AIM OF THE TASK>
Each line below must be set down exactly; omit any image you find.
==== DATASET SECTION ====
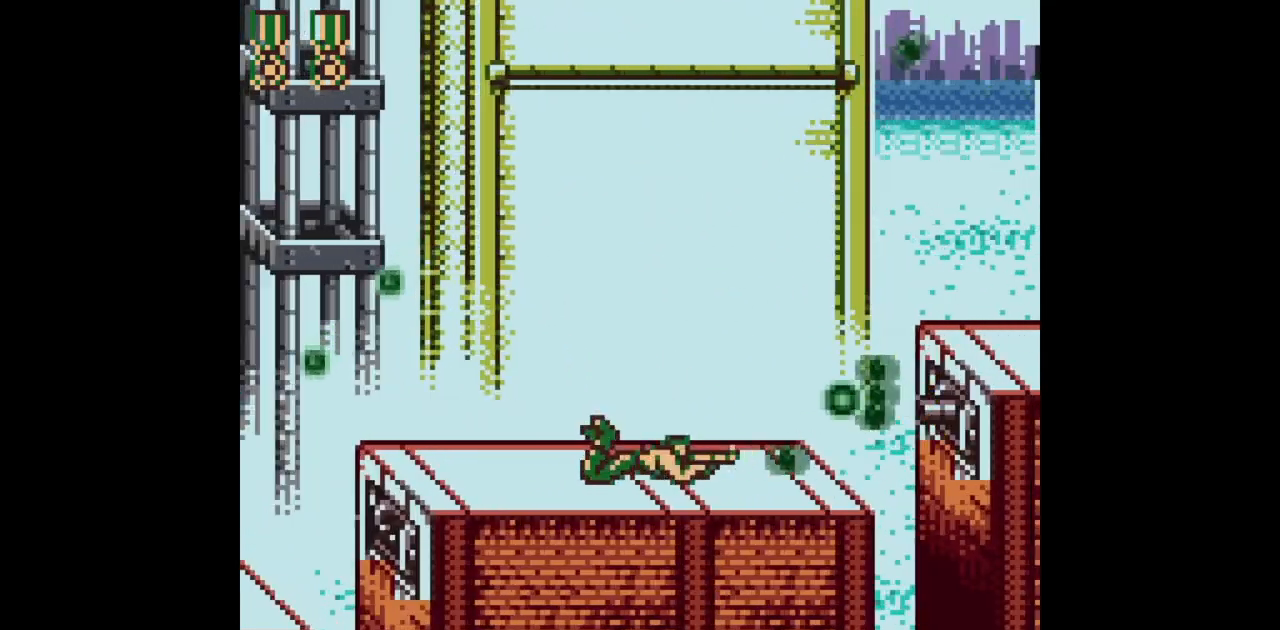
{"buttons": ["B", "DPAD_DOWN"], "events": []}
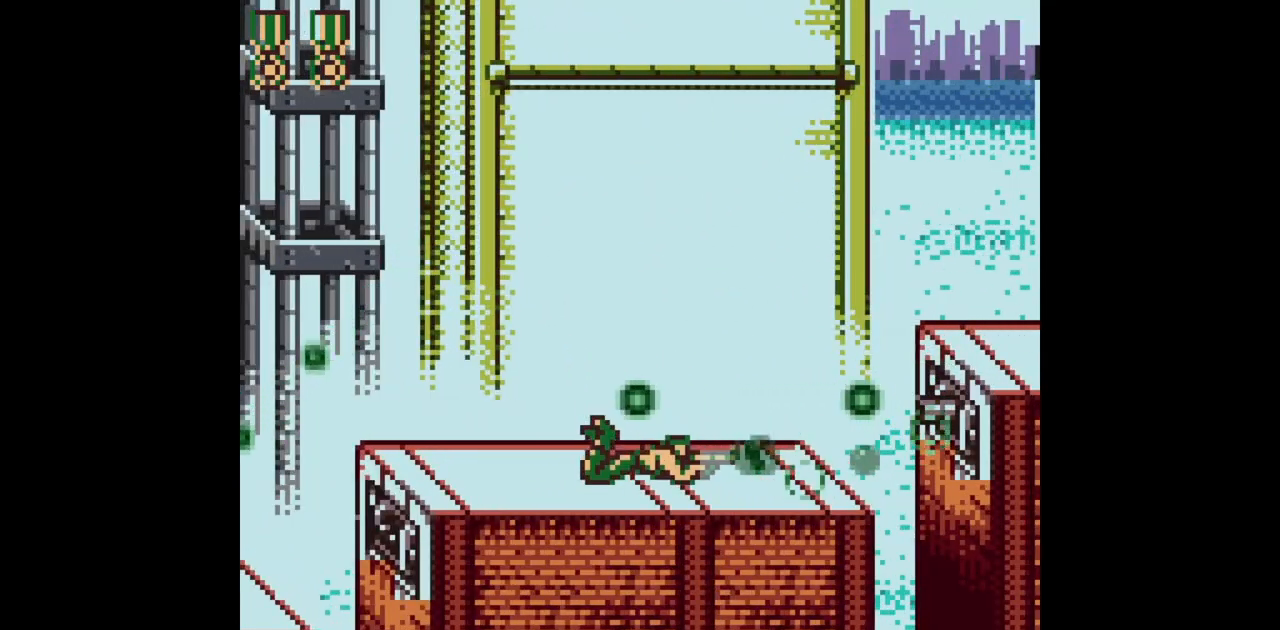
{"buttons": ["B", "DPAD_DOWN"], "events": []}
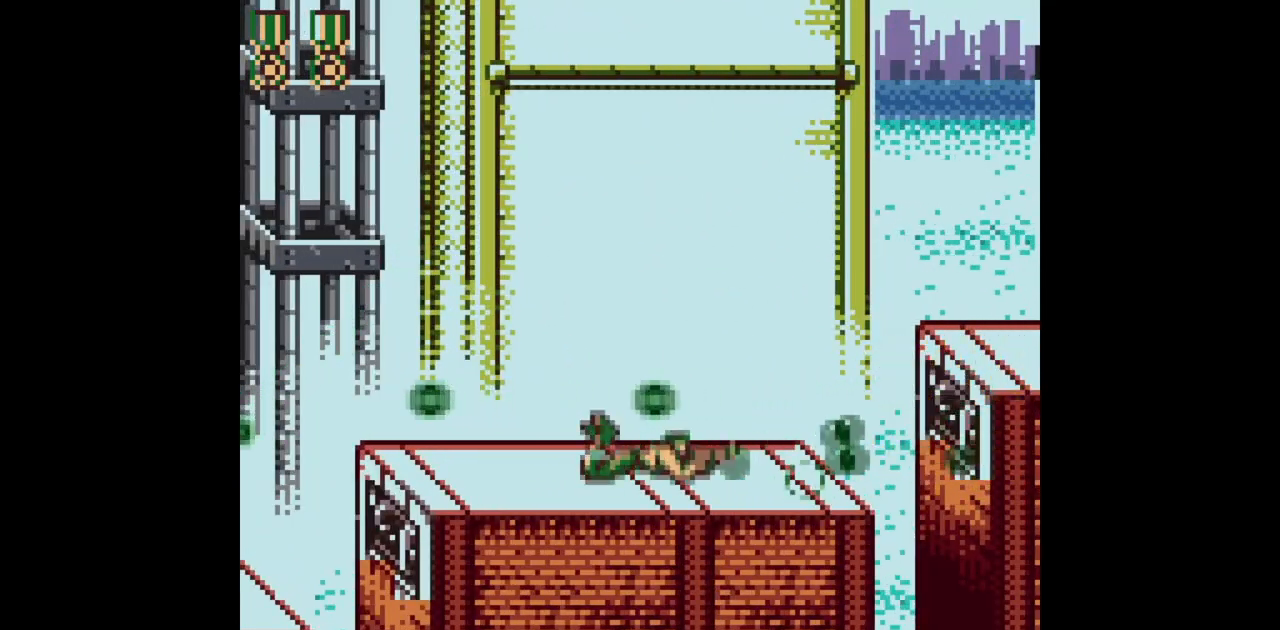
{"buttons": [], "events": [[450, "DPAD_DOWN", "up"], [483, "B", "up"]]}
====
ANSWER TO THIS TASK>
{"buttons": ["B", "DPAD_DOWN"], "events": []}
{"buttons": ["B", "DPAD_DOWN"], "events": []}
{"buttons": [], "events": [[450, "DPAD_DOWN", "up"], [483, "B", "up"]]}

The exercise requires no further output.